Principle 6: Control the Quality of Your Food Intake

Steve Douglass

You now have learned how to watch for danger spots, so today we’ll focus on how to control the quality of your food intake.

Sound eating habits are directly beneficial to your physical health. That is probably one reason the Israelites were warned about eating the fat of animals (Leviticus 3:17). Daniel benefits from eating vegetables and water instead of rich food (Daniel 1:12-15).

Each of us needs to prayerfully study what qualified nutritionists have to say concerning the food we eat, and then we should apply the advice to our own diets. The following are some points which many experts recommend:

  1. Eat a balanced diet from the basic food groups: milk and other dairy products, meat, fruits and vegetables, and grains and breads. Candy and other highly processed snacks shouldn’t make up a significant portion of your diet.

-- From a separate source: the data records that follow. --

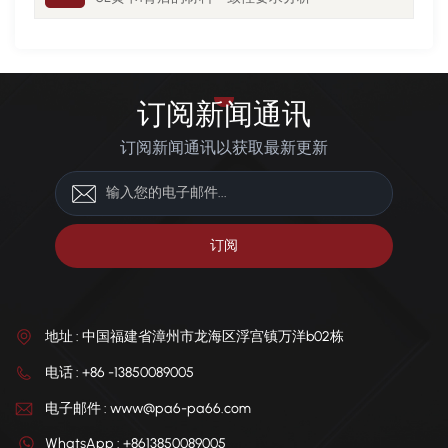
订阅新闻通讯
订阅新闻通讯以获取最新更新
地址 : 中国福建省漳州市龙海区浮宫镇万洋b02栋
电话 : +86 -13850089005
电子邮件 : www@pa6-pa66.com
WhatsApp : +8613850089005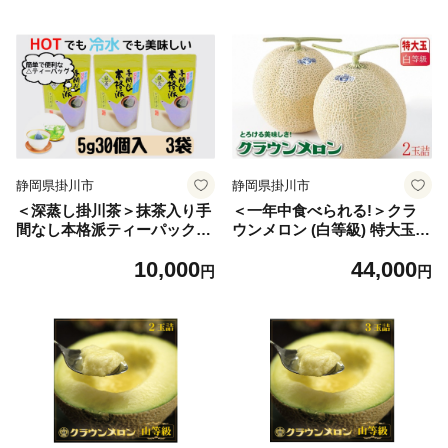
粉末 粉 緑茶 茶 おちゃ 深蒸
深蒸し 深蒸し茶 茶 日本茶 30
し 深蒸し茶 ホット アイス 静
0g×5袋 静岡県産 静岡県 掛川
岡県産 静岡県 掛川市 送料無
市 飲料 家庭用 自宅用 送料無
料【1096813】
料【1096814】
静岡県掛川市
静岡県掛川市
＜深蒸し掛川茶＞抹茶入り手
＜一年中食べられる!＞クラ
間なし本格派ティーパック(5
ウンメロン (白等級) 特大玉 2
g×30p)3袋セット_お茶 掛川
玉 (1玉あたり約1.5kg)大玉サ
10,000
44,000
茶 緑茶 ティーバッグ 抹茶 抹
イズ【1104735】
円
円
茶入 深蒸し 深蒸し茶 茶 日本
茶 ホット 水出し 静岡県産 静
岡県 掛川市 飲料 ギフト 送料
無料【1103829】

  2. Greatly reduce your refined sugar intake and cut back on some on your meat consumption. Most Americans consume far too much sugar and probably too much meat for optimum health.

  3. Eat your food closer to the state in which God originally created it rather than in a highly altered form. For example, raw or lightly cooked vegetables are generally superior in nutritional value to highly cooked or processed vegetables.

  4. Eliminate beverages that contain caffeine or alcohol from your diet. There are several healthy alternatives you can drink, such as herb tea, decaffeinated coffee and grain-based beverages.